The clanking and crashing of the ancient elevator comes to an abrupt halt; I don’t know whether to feel relieved, or even more terrified. Within the enclosed space, the echoes of its journey resonate far longer than should be natural. Perhaps I am suffering from sudden-onset tinnitus - the reverberations seem to have settled somewhere in the back of my skull. The doors are closed.
“Floor f- f- flo- floor se-”, announces the lift with sudden ferocity, the automated voice stuttering and cutting in and out. “Two two two two- floor two- floor two hundred and seven- floooooooooor two”. A slight crackle of static and the voice goes out, quickly followed by the lights. I am suddenly very aware of the ever-so-slight swaying of the compartment, almost losing my balance in the darkness.
The once-chatty guy in the waistcoat doesn’t almost lose his balance.
He crashes into me.
Painfully.
“Bliddy typical”, comes a voice. “Shouldn’t there be emergency lighting or something?”
“Maybe it’s one of those old ones? There should at least be an emergency contact button.” I try to reassure my two companions, internally telling myself it will make me feel better about the predicament that I, too, am in.
After a few minutes of fumbling around in the dark, I determine that there is not an emergency contact button. No signal on my phone, nor on the phone of the sneezy-wheezy short guy in his ill-fitting suit, who informs me his name is Mike.

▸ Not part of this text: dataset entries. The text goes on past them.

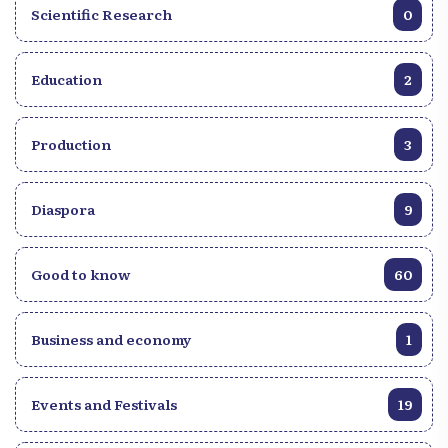
Scientific Research
0
Education
2
Production
3
Diaspora
9
Good to know
60
Business and economy
1
Events and Festivals
19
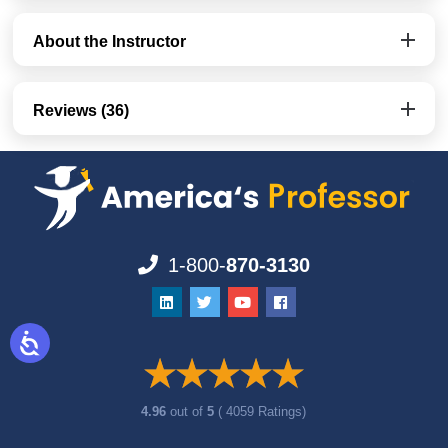
About the Instructor
Reviews (36)
1-800-
870-3130
4.96
out of
5
( 4059 Ratings)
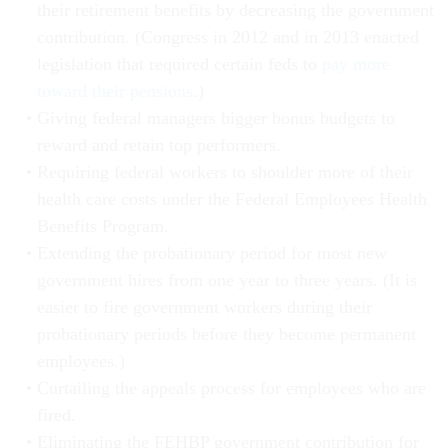
their retirement benefits by decreasing the government
contribution. (Congress in 2012 and in 2013 enacted
legislation that required certain feds to
pay more
toward their pensions
.)
Giving federal managers bigger bonus budgets to
reward and retain top performers.
Requiring federal workers to shoulder more of their
health care costs under the Federal Employees Health
Benefits Program.
Extending the probationary period for most new
government hires from one year to three years. (It is
easier to fire government workers during their
probationary periods before they become permanent
employees.)
Curtailing the appeals process for employees who are
fired.
Eliminating the FEHBP government contribution for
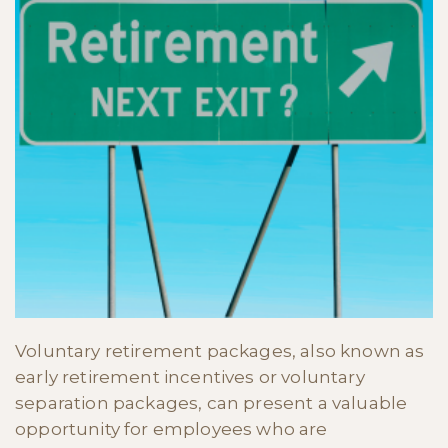
Voluntary retirement packages, also known as
early retirement incentives or voluntary
separation packages, can present a valuable
opportunity for employees who are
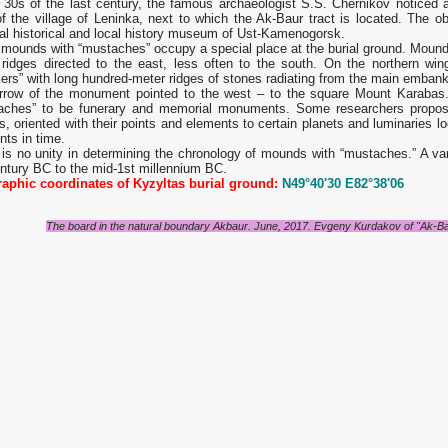
e 30s of the last century, the famous archaeologist S.S. Chernikov noticed
f ​​​​the village of Leninka, next to which the Ak-Baur tract is located. The o
al historical and local history museum of Ust-Kamenogorsk.
 mounds with “mustaches” occupy a special place at the burial ground. Mound
 ridges directed to the east, less often to the south. On the northern wi
ers” with long hundred-meter ridges of stones radiating from the main embank
rrow of the monument pointed to the west – to the square Mount Karabas.
aches” to be funerary and memorial monuments. Some researchers propos
s, oriented with their points and elements to certain planets and luminaries lo
ts in time.
is no unity in determining the chronology of mounds with “mustaches.” A var
ntury BC to the mid-1st millennium BC.
aphic coordinates of Kyzyltas burial ground:
N49°40'30 E82°38'06
The board in the natural boundary Akbaur. June, 2017. Evgeny Kurdakov of "Ak-B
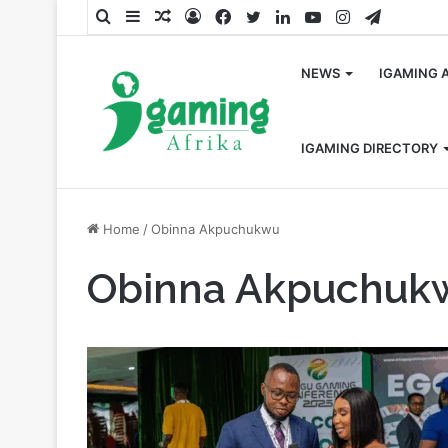
Search
Sidebar
Random
Log
Facebook
Twitter
LinkedIn
YouTube
Instagram
Telegra
for
Article
In
NEWS
IGAMING 
IGAMING DIRECTORY
Home
/
Obinna Akpuchukwu
Obinna Akpuchuk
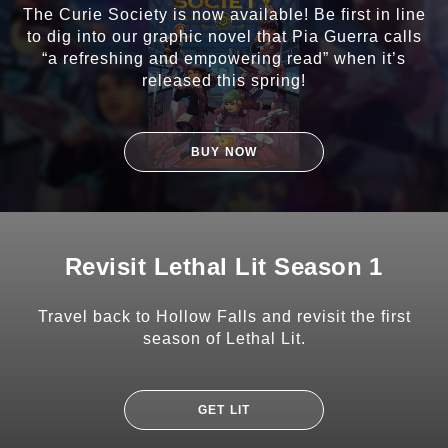
The Curie Society is now available! Be first in line
to dig into our graphic novel that Pia Guerra calls
“a refreshing and empowering read” when it’s
released this spring!
BUY NOW
Revisit Lethal Lit Season 1
Travel back to Hollow Falls and revisit the first
season of Lethal Lit.
GET LIT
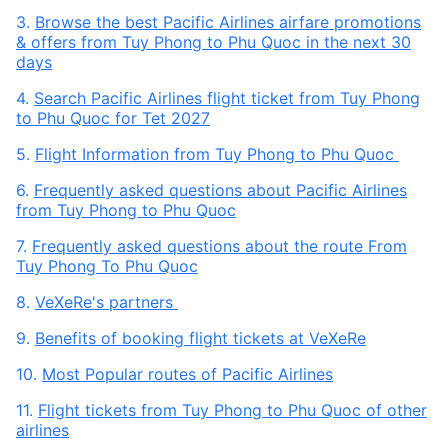
3.
Browse the best Pacific Airlines airfare promotions
& offers from Tuy Phong to Phu Quoc in the next 30
days
4.
Search Pacific Airlines flight ticket from Tuy Phong
to Phu Quoc for Tet 2027
5.
Flight Information from Tuy Phong to Phu Quoc
6.
Frequently asked questions about Pacific Airlines
from Tuy Phong to Phu Quoc
7.
Frequently asked questions about the route From
Tuy Phong To Phu Quoc
8.
VeXeRe's partners
9.
Benefits of booking flight tickets at VeXeRe
10.
Most Popular routes of Pacific Airlines
11.
Flight tickets from Tuy Phong to Phu Quoc of other
airlines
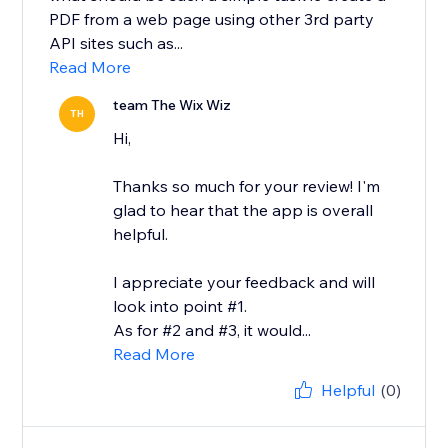
PDF from a web page using other 3rd party
API sites such as...
Read More
team The Wix Wiz
TH
Hi,
Thanks so much for your review! I'm
glad to hear that the app is overall
helpful.
I appreciate your feedback and will
look into point #1.
As for #2 and #3, it would...
Read More
Helpful
(0)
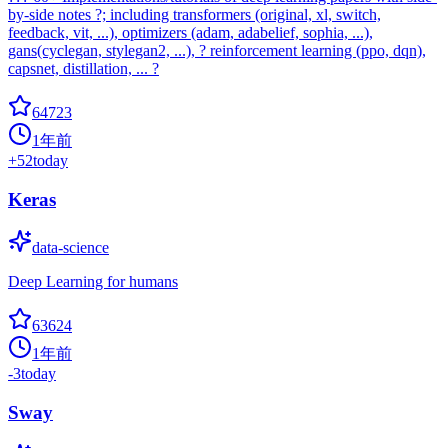
by-side notes ?; including transformers (original, xl, switch,
feedback, vit, ...), optimizers (adam, adabelief, sophia, ...),
gans(cyclegan, stylegan2, ...), ? reinforcement learning (ppo, dqn),
capsnet, distillation, ... ?
64723
1年前
+
52
today
Keras
data-science
Deep Learning for humans
63624
1年前
-3
today
Sway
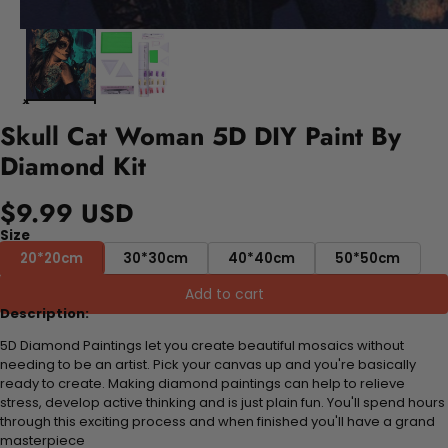
Skull Cat Woman 5D DIY Paint By
Diamond Kit
$9.99 USD
Size
20*20cm
30*30cm
40*40cm
50*50cm
Add to cart
Description:
5D Diamond Paintings let you create beautiful mosaics without
needing to be an artist. Pick your canvas up and you're basically
ready to create. Making diamond paintings can help to relieve
stress, develop active thinking and is just plain fun. You'll spend hours
through this exciting process and when finished you'll have a grand
masterpiece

“Phone’s dead”, comes the final nail in our steel coffin, from Captain Talk-a-lot (or Adam, as he tells me his name is). “I have a portable charger, but it’s mad slow. We may have to wait a bit. Frick. I was already late. Meant to meet my guy twenty minutes ago.” He rummages around for a bit and clumsily sets up the device. A dull red blinking light begins to emanate from one corner of the lift. “Anybody got any food? Was in too much of a rush for brekkie.”

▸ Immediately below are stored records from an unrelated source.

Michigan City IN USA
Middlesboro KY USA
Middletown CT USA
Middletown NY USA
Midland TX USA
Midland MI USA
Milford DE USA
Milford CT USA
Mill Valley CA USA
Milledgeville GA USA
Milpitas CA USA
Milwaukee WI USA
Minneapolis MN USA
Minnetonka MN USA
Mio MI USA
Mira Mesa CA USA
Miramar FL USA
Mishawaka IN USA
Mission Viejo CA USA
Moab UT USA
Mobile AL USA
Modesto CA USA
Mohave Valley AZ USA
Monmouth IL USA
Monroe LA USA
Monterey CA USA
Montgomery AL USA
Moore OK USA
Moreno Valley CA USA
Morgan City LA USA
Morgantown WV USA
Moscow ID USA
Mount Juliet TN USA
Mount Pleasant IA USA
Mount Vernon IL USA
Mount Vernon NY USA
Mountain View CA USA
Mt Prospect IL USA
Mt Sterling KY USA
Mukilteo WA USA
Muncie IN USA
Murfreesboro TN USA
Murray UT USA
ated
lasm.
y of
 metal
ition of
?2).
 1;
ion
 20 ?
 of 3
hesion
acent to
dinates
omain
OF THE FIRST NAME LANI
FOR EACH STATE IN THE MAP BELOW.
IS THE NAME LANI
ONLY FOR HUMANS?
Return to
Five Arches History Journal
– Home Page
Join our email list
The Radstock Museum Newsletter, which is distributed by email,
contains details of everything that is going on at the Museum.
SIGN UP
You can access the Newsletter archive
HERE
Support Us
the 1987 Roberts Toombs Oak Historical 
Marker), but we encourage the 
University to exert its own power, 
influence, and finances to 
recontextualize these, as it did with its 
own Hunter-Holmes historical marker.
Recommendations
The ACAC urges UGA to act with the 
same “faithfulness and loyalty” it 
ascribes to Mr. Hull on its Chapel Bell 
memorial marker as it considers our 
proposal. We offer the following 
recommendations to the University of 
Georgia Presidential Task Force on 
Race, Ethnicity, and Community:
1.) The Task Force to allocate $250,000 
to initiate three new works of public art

I reluctantly hand over my breakfast bar (which I had been quite looking forward to). I suppose if we’re in this for the long haul, I want to keep them friendly, right?
“So, you’re both here for the Project Management role, right?” Mike’s voice is shaky, and his sinuses are very clearly filled to the brim with mucous. He makes no effort to shield us from his repeated coughing fits. “It’s odd that they invited us all to interview at the same time, isn’t it?” Almost in answer, the lift gives a sudden lurch downwards, and we are all knocked into one another again. We were meant to be eight floors up, but we may as well be eighty below ground. The red light continues as our only light source, illuminating our faces at regular intervals. I spot the other two shivering like myself. It’s so cold - the mist beginning to form at our feet could well be a collection of our foggy breaths. Surely there must be some kind of access hatch?
There! “Press in case of lift stopping whilst containing three candidates applying for the same job”, on a large square button, presumably only coloured scarlet by the flashing light. I find myself compelled to push it in, and am answered with a clang as a panel on the side of the lift crashes open to reveal a fire axe. Wait – three fire axes? A very peculiar emergency protocol…
The lift’s voice rings out once again, crisp and clear this time: “Michael, Adam, and Eryn - for the role of Project Manager, in Surrey. Your fight begins now. May the best Candidate win.”